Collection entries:
▼▼▼
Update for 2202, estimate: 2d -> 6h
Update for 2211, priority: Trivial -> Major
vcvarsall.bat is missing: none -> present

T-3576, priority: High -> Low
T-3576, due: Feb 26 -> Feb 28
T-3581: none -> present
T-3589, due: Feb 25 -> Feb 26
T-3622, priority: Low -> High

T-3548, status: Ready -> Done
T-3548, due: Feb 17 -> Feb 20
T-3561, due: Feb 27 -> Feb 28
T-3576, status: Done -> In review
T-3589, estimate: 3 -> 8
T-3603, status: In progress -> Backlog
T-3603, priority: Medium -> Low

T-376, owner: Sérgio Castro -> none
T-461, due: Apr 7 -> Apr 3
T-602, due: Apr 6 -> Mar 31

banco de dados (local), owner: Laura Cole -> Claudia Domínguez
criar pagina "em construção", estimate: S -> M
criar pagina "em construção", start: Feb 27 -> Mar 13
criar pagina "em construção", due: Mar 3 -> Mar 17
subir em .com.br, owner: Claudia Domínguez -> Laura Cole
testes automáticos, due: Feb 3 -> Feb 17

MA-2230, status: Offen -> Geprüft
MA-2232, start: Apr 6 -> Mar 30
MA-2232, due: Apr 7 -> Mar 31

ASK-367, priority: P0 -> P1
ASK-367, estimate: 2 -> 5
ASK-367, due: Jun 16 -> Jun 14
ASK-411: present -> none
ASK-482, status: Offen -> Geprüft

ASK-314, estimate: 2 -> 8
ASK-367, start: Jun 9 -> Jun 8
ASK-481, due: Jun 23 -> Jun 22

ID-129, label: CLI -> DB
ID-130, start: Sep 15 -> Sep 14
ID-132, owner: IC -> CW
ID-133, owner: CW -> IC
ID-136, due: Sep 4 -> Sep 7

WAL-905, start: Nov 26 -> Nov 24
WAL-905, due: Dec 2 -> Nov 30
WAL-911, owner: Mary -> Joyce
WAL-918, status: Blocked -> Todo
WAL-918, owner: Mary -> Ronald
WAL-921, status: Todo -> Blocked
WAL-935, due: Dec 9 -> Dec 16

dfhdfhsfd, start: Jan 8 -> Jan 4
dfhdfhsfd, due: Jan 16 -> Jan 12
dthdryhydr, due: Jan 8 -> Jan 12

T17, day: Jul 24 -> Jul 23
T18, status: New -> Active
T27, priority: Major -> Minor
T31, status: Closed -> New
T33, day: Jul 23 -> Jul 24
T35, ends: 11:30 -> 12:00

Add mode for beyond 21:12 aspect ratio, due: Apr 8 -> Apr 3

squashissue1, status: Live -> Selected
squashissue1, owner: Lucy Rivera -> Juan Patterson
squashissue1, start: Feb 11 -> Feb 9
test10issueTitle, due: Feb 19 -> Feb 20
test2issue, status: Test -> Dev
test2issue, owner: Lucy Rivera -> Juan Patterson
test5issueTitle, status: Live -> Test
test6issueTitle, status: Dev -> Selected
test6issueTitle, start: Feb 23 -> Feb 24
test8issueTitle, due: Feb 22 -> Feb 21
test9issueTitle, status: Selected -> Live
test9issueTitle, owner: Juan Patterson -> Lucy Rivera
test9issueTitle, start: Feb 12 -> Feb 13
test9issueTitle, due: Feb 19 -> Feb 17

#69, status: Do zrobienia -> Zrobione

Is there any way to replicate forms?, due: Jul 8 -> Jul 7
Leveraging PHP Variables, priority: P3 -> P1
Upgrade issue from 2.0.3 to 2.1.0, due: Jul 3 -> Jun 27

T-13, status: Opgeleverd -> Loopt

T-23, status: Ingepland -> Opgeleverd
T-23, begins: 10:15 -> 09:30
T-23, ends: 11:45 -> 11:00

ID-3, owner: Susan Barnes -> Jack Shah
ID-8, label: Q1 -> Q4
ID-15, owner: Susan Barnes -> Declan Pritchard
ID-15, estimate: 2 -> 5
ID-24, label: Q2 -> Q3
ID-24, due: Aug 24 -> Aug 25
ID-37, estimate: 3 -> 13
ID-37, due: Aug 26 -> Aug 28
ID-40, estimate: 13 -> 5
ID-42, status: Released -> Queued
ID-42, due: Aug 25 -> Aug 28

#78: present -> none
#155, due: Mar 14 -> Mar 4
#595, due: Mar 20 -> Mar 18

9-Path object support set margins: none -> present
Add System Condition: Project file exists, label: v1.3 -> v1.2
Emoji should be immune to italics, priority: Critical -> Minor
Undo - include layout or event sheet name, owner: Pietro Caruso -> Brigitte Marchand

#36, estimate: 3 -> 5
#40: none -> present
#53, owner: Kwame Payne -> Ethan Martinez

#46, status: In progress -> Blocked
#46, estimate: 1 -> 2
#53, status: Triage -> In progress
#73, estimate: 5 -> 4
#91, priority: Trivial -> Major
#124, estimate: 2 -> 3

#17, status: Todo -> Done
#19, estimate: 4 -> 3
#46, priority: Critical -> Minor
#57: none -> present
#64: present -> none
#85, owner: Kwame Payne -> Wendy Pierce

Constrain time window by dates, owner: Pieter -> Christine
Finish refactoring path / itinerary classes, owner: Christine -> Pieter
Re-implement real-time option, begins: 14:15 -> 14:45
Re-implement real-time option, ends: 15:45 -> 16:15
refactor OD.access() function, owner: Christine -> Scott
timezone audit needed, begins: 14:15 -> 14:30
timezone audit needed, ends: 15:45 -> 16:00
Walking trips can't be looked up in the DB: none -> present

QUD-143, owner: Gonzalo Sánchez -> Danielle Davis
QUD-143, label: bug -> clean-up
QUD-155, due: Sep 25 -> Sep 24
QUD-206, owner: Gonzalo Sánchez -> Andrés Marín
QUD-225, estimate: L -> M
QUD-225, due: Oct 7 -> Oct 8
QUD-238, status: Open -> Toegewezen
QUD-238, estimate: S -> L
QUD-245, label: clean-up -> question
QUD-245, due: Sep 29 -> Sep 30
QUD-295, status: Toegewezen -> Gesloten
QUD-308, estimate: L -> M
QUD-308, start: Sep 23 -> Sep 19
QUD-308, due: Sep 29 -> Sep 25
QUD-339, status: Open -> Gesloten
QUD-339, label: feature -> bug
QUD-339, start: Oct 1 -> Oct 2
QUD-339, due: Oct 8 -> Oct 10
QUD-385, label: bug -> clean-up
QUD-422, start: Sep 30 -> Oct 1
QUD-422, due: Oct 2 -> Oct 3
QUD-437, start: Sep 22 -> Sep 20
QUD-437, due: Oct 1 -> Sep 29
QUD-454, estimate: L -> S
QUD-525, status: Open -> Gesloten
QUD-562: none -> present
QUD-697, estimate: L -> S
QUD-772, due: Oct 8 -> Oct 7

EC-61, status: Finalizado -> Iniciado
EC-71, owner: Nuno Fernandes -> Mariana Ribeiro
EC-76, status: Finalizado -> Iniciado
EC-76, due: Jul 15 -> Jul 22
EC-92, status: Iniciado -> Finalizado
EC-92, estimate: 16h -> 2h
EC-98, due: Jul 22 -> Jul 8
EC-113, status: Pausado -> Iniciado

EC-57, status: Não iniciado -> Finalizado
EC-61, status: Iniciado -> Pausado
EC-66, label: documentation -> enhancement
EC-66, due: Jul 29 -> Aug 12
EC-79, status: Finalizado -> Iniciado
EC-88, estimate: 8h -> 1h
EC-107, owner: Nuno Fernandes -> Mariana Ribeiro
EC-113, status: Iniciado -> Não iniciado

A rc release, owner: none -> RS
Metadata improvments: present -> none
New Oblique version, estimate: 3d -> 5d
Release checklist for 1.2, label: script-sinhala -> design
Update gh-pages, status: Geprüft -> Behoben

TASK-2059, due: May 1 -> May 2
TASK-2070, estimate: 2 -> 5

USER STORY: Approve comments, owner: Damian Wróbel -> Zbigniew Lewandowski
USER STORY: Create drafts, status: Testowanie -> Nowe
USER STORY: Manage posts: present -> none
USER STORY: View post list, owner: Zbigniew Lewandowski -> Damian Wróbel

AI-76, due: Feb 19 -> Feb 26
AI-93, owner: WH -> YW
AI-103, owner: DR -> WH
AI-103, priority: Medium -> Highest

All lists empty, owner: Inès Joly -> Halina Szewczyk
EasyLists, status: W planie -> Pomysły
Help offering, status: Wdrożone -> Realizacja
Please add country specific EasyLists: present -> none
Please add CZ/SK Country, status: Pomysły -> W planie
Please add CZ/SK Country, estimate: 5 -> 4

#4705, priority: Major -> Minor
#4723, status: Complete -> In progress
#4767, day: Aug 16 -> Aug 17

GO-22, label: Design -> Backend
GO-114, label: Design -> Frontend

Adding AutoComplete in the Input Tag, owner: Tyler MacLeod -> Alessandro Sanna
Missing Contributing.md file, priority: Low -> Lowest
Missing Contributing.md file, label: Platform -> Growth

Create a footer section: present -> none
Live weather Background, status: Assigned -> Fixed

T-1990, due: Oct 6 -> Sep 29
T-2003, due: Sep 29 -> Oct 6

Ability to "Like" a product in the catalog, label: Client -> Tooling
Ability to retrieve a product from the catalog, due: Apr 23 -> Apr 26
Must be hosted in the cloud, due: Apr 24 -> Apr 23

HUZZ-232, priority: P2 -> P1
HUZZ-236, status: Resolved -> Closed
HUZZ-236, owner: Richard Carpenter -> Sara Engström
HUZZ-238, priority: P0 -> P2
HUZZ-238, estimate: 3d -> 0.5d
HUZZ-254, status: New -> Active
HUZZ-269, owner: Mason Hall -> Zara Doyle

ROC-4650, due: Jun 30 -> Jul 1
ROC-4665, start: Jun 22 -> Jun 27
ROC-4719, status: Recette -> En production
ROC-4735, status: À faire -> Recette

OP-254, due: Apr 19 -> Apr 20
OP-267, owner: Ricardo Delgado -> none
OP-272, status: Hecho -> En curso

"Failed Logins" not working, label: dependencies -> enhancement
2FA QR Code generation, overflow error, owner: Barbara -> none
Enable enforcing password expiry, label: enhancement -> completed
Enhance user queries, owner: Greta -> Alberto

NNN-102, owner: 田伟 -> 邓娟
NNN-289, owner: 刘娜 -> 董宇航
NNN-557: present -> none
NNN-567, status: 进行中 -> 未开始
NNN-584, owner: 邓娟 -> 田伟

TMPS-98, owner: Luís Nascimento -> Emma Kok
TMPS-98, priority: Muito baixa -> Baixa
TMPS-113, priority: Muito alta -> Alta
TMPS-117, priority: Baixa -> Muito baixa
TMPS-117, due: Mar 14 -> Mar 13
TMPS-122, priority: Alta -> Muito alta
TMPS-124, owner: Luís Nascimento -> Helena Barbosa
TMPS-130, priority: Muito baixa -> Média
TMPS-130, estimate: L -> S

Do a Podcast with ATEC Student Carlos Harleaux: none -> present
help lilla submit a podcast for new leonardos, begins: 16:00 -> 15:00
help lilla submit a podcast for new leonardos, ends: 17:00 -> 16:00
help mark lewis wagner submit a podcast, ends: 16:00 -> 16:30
▲▲▲
What needs to be done:
Output exactly the span of lines beginning at the first line of the records and ending at the line that holds "ASK-367, start: Jun 9 -> Jun 8", inclusive, with no other text.

Output of the exercise:
Update for 2202, estimate: 2d -> 6h
Update for 2211, priority: Trivial -> Major
vcvarsall.bat is missing: none -> present

T-3576, priority: High -> Low
T-3576, due: Feb 26 -> Feb 28
T-3581: none -> present
T-3589, due: Feb 25 -> Feb 26
T-3622, priority: Low -> High

T-3548, status: Ready -> Done
T-3548, due: Feb 17 -> Feb 20
T-3561, due: Feb 27 -> Feb 28
T-3576, status: Done -> In review
T-3589, estimate: 3 -> 8
T-3603, status: In progress -> Backlog
T-3603, priority: Medium -> Low

T-376, owner: Sérgio Castro -> none
T-461, due: Apr 7 -> Apr 3
T-602, due: Apr 6 -> Mar 31

banco de dados (local), owner: Laura Cole -> Claudia Domínguez
criar pagina "em construção", estimate: S -> M
criar pagina "em construção", start: Feb 27 -> Mar 13
criar pagina "em construção", due: Mar 3 -> Mar 17
subir em .com.br, owner: Claudia Domínguez -> Laura Cole
testes automáticos, due: Feb 3 -> Feb 17

MA-2230, status: Offen -> Geprüft
MA-2232, start: Apr 6 -> Mar 30
MA-2232, due: Apr 7 -> Mar 31

ASK-367, priority: P0 -> P1
ASK-367, estimate: 2 -> 5
ASK-367, due: Jun 16 -> Jun 14
ASK-411: present -> none
ASK-482, status: Offen -> Geprüft

ASK-314, estimate: 2 -> 8
ASK-367, start: Jun 9 -> Jun 8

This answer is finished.